I validate the SSL certificate of the Scout server. I won’t send any data to or take any data from a source that fails this validation. This prevents a man-in-the-middle attack.

What if someone maliciously updates the code for a plugin?

The server caches the plugin code when you install the plugin. The code isn’t updated unless you choose to do so. Most plugins have just a few lines of code – usually less than 50 – so it’s easy to do a review. All of the plugins listed in Scout’s plugin directory are also maintained exclusively by the Scout team.

What user does the agent run as? root?

The agent doesn’t run plugins as the root user – by default, it uses the daemon user. You can change the user in the /etc/scout_agent.rb file.

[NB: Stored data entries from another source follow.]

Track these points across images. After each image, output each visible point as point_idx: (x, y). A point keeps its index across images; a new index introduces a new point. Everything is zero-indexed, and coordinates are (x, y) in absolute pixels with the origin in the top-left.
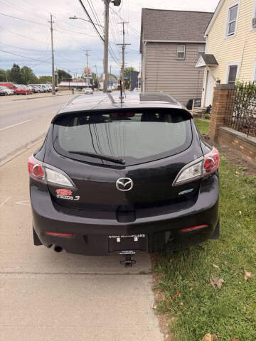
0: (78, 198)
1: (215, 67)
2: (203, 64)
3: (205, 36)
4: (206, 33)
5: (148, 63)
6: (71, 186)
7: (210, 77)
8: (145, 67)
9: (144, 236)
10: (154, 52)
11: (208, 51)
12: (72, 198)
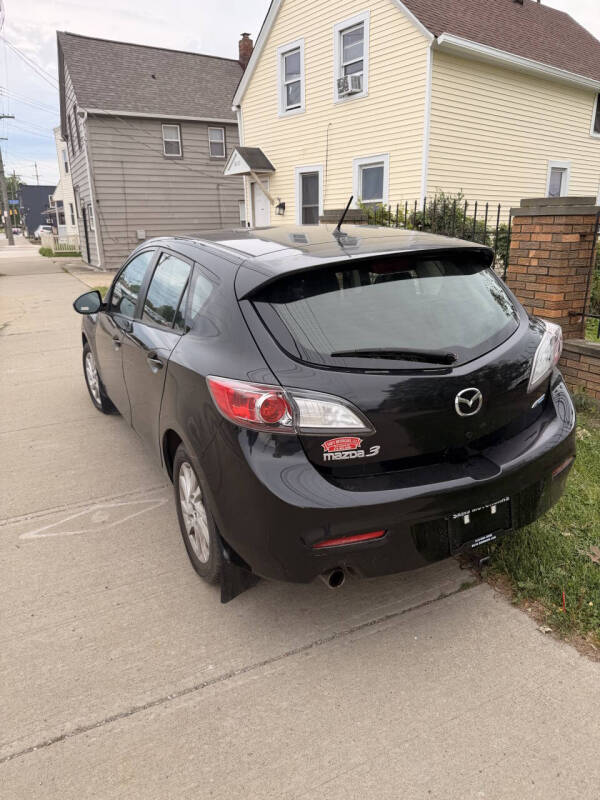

What if things aren’t working as expected? Do you have a log file?

Yes – I record every plugin run in my log file, which is typically located in /var/log/scout_agent/scout_agent.log.

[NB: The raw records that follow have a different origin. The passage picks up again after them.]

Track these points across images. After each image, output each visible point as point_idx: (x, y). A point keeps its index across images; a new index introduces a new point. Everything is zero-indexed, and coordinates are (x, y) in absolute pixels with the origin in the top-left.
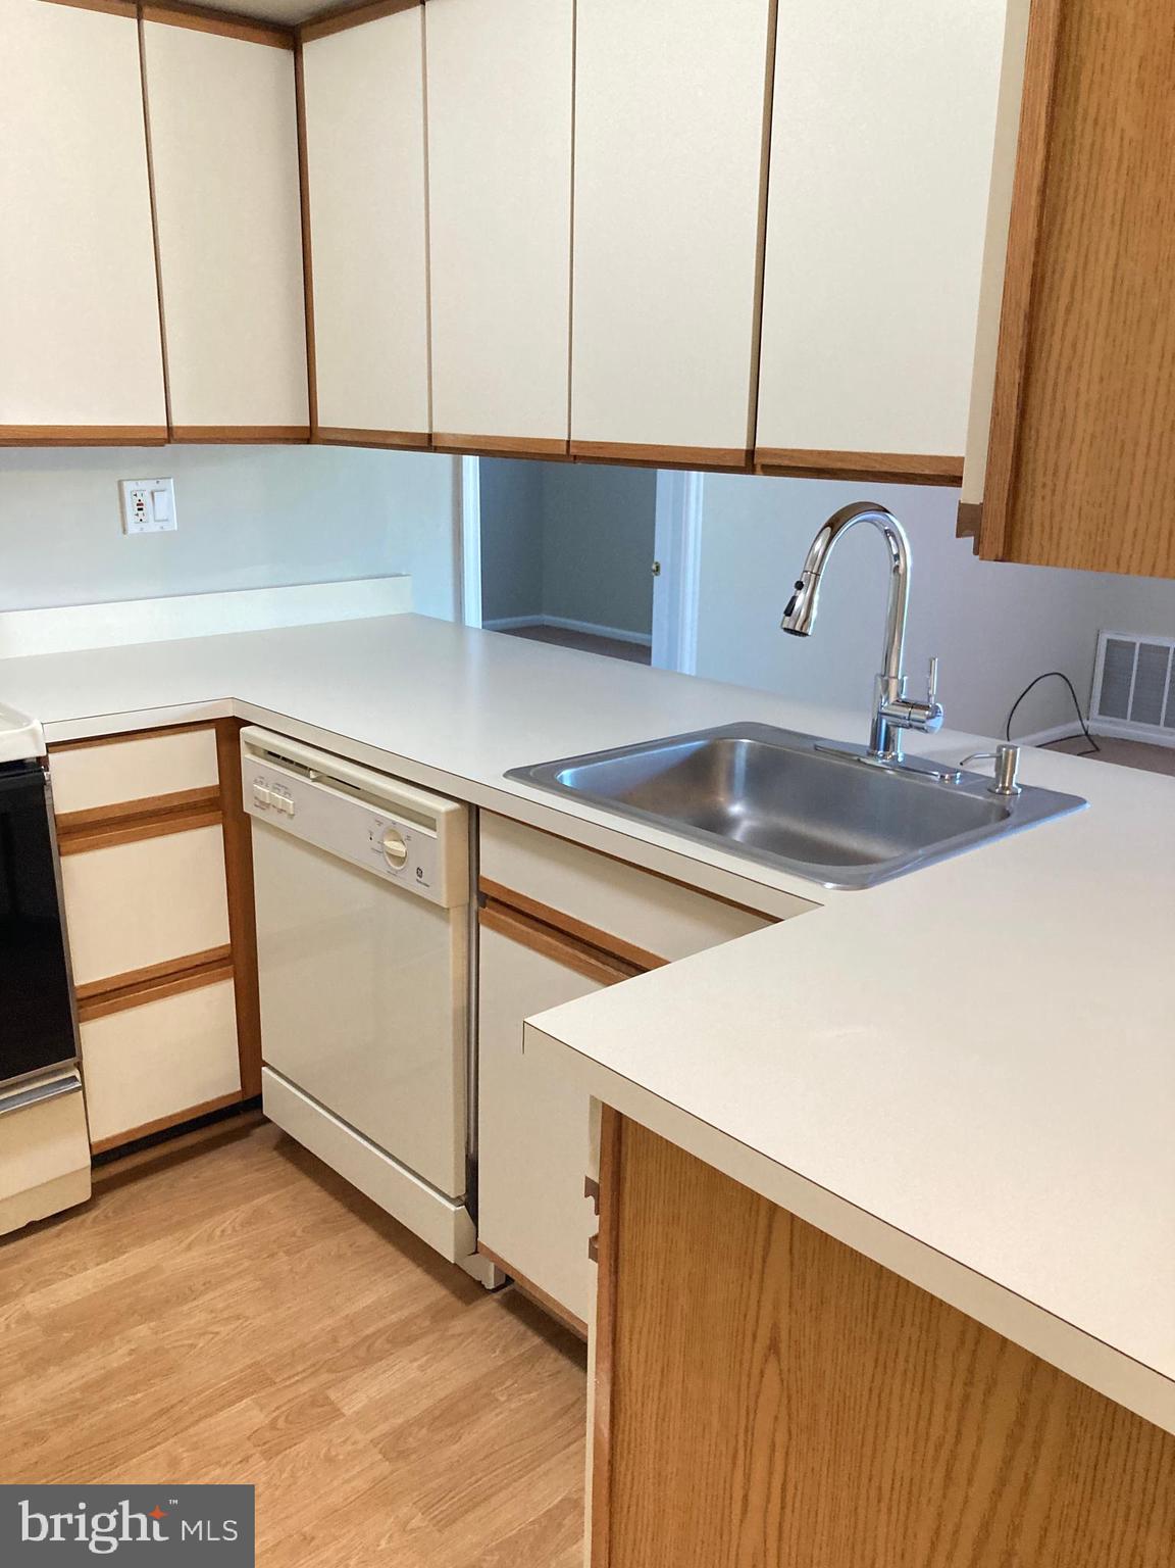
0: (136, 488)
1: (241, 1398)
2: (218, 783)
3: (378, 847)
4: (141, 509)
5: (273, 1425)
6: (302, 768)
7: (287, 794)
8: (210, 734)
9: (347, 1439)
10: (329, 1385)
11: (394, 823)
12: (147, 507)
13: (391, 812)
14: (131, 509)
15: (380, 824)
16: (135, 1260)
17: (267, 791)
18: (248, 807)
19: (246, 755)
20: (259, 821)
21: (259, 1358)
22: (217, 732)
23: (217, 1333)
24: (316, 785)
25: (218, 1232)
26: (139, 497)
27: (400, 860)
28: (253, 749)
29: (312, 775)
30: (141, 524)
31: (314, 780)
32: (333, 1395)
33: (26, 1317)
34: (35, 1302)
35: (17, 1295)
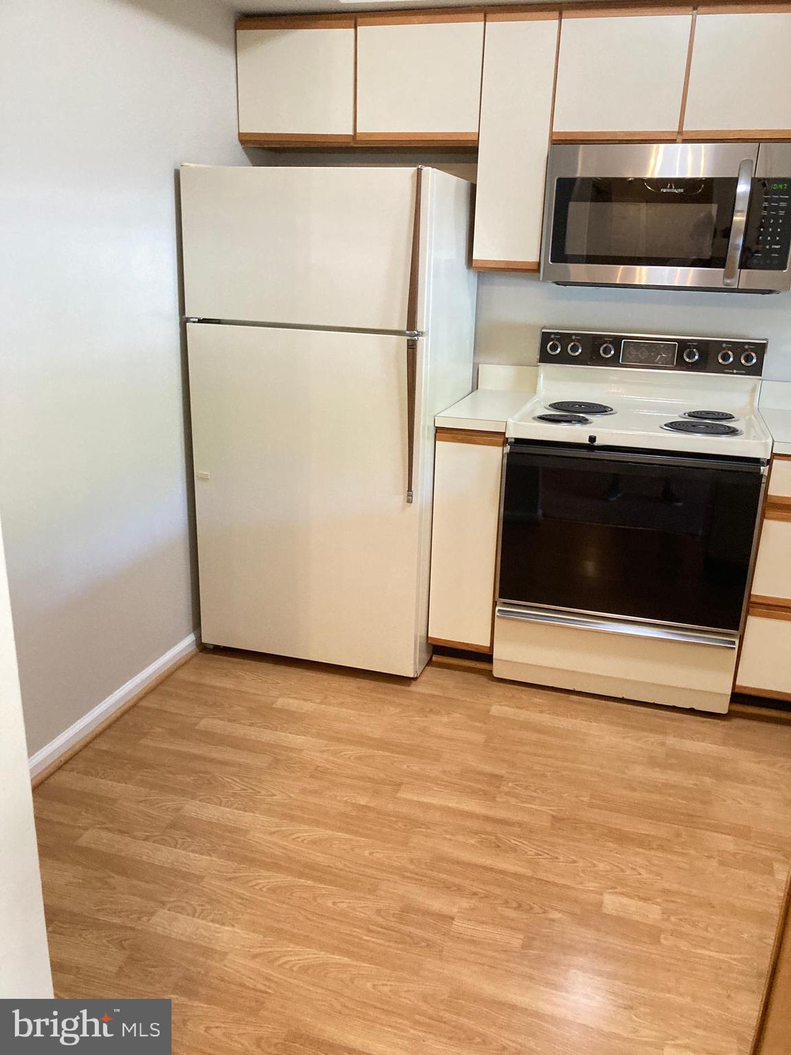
1: (730, 835)
5: (735, 854)
10: (777, 860)
16: (728, 752)
21: (753, 826)
23: (741, 804)
25: (780, 765)
33: (663, 744)
34: (671, 741)
35: (666, 734)
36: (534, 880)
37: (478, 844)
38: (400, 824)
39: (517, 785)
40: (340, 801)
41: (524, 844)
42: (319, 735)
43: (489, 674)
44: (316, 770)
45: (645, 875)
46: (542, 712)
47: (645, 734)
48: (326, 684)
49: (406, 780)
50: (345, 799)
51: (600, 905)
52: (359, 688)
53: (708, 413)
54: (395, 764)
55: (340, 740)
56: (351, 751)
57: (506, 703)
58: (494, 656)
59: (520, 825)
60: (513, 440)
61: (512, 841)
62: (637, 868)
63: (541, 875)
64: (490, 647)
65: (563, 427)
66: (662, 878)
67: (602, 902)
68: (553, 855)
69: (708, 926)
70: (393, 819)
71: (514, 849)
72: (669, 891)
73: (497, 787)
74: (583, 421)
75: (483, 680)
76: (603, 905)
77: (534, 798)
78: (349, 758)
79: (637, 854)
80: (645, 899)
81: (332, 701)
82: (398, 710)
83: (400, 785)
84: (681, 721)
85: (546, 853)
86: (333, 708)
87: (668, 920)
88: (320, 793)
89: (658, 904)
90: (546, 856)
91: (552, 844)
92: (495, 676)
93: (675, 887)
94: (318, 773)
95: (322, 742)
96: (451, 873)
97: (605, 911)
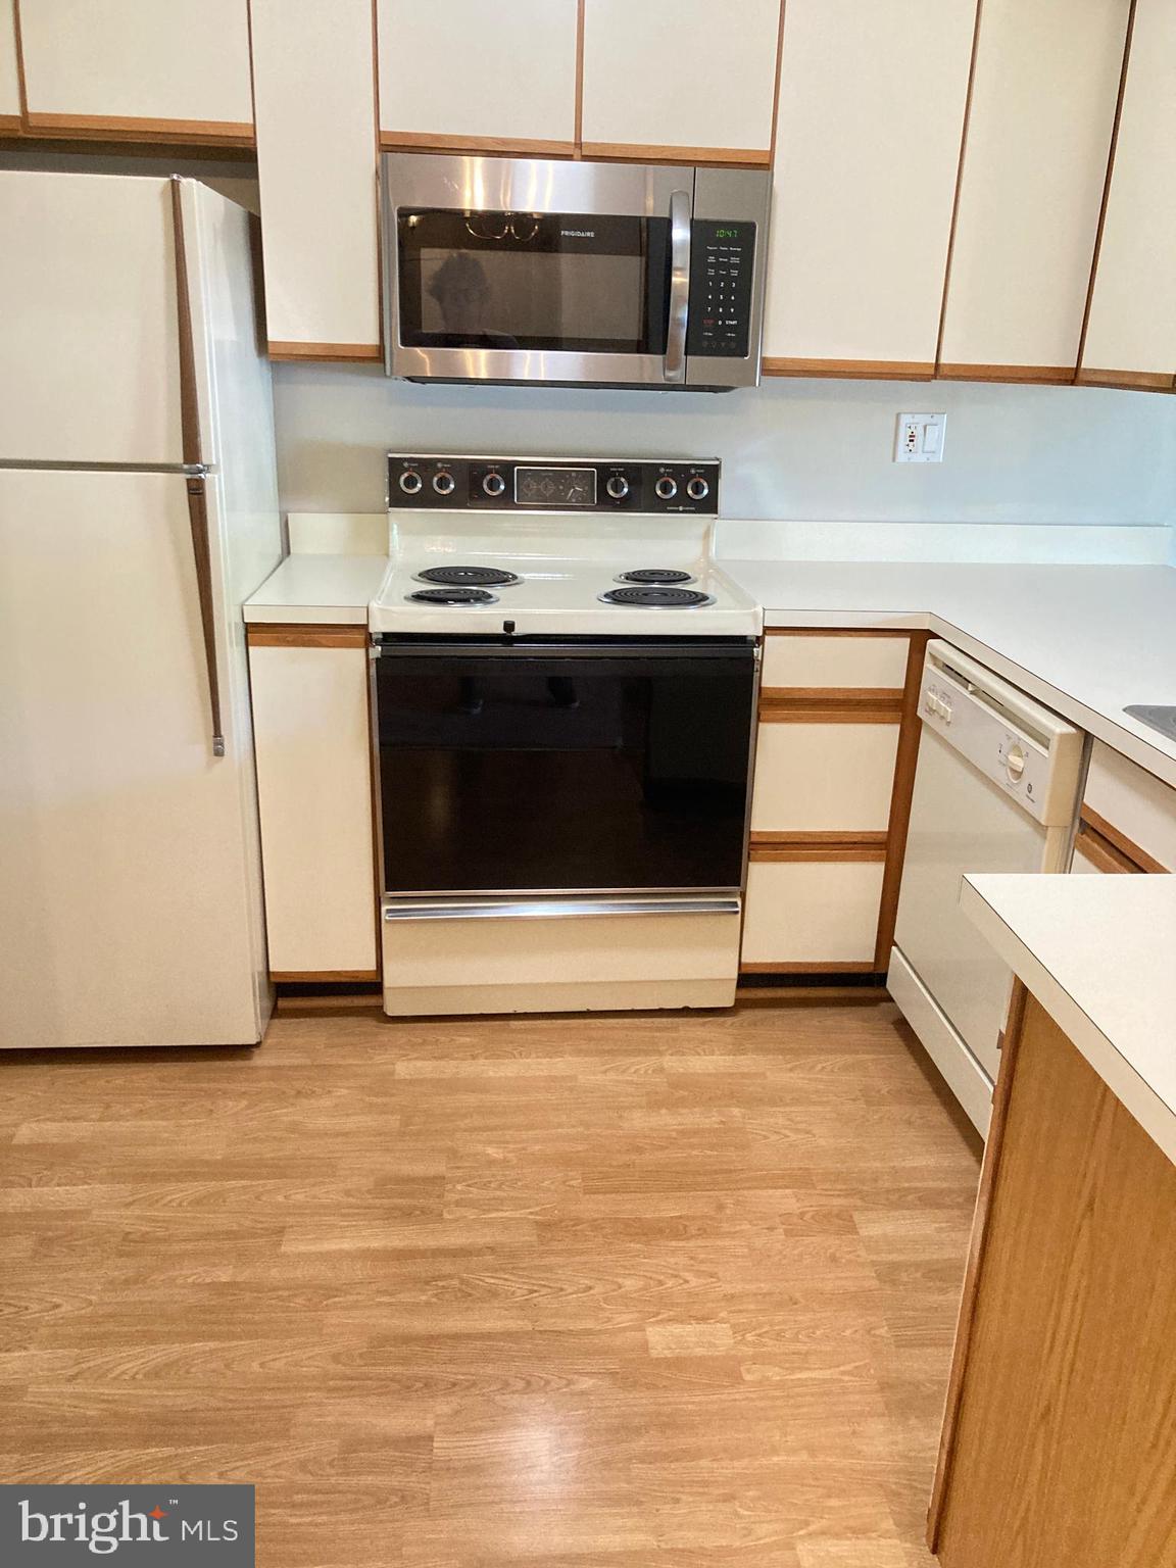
0: (911, 421)
1: (787, 1187)
2: (903, 686)
3: (1003, 760)
4: (912, 441)
5: (802, 1215)
6: (965, 681)
7: (950, 703)
8: (906, 642)
9: (854, 1251)
10: (856, 1208)
11: (1020, 739)
12: (918, 440)
13: (1020, 728)
14: (903, 439)
15: (1009, 738)
16: (748, 1062)
17: (935, 698)
18: (921, 713)
19: (928, 664)
20: (927, 725)
21: (812, 1167)
22: (911, 641)
23: (788, 1137)
24: (973, 698)
25: (819, 1067)
26: (913, 429)
27: (1018, 774)
28: (934, 658)
29: (970, 688)
30: (910, 455)
31: (972, 693)
32: (857, 1216)
33: (661, 1070)
34: (671, 1062)
35: (661, 1053)
36: (538, 1335)
37: (434, 1300)
38: (300, 1300)
39: (469, 1186)
40: (183, 1287)
41: (506, 1280)
42: (114, 1178)
43: (379, 1014)
44: (124, 1240)
45: (694, 1281)
46: (474, 1057)
47: (633, 1060)
48: (102, 1082)
49: (290, 1220)
50: (190, 1280)
51: (645, 1347)
52: (161, 1079)
53: (653, 572)
54: (264, 1199)
55: (154, 1177)
56: (182, 1191)
57: (416, 1055)
58: (387, 983)
59: (492, 1249)
60: (381, 636)
61: (487, 1280)
62: (681, 1274)
63: (548, 1324)
64: (377, 971)
65: (456, 609)
66: (719, 1280)
67: (647, 1342)
68: (556, 1285)
69: (797, 1334)
70: (286, 1293)
71: (493, 1294)
72: (733, 1296)
73: (438, 1197)
74: (483, 598)
75: (369, 1024)
76: (650, 1346)
77: (502, 1200)
78: (180, 1205)
79: (674, 1252)
80: (703, 1319)
81: (123, 1112)
82: (244, 1103)
83: (281, 1231)
84: (676, 1029)
85: (545, 1286)
86: (128, 1124)
87: (743, 1341)
88: (144, 1282)
89: (722, 1321)
90: (544, 1291)
91: (549, 1269)
92: (389, 1014)
93: (739, 1288)
94: (130, 1244)
95: (124, 1189)
96: (405, 1361)
97: (654, 1353)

How can I get a closer look at you?

I’m open source and available on GitHub.

Also See

Get notified of new posts.

Once a month, we'll deliver a finely-curated selection of optimization tips to your inbox.

Comments

  1. Jesse Newland said about 2 hours later:

    Why hello, scout_agent! I really quite fancy the fork()/exit() strategy for preventing memory leaks! Thanks for the hint.

  2. aleco said about 2 hours later:

    While the scout_agent structure feels pretty clean now, its total memory usage (30-40MB for lifeline+ master+3 plugins together were pretty common) forced me to disable it on my 256MB VPS a few days ago. I guess I’ll have to replace it with a plain old cronjob which checks load and mem usage, as the concept of running such tasks in a ruby environment is simply a waste of RAM which you shoud use for an increased innodb-buffer or another mongrel/passenger instance instead (at least on servers with < 512 MB).

  3. Derek (Scout) said about 3 hours later:

    Aleco,

    If you’re using ps to look at the memory usage, Scout look a lot worse than it is. Here’s a great article about why that is, if you want to read more:

    http://wiki.marandcustomsolutions.com/space/Linux/Understanding+memory+usage

    The issues brought up there apply doubly so to the agent, since all agent processes are forked off of a common startup sequence (so they share a lot). In fact, a forked process itself is done as a “copy-on-write” entry in the process table where only new memory needs to be updated.

    Given all of that, the agent’s memory is significantly lower than something like ps will show.

  4. Kenneth Kalmer said about 4 hours later:

    Awesome way of doing this, will definitely be highlighting this to the daemon-kit users.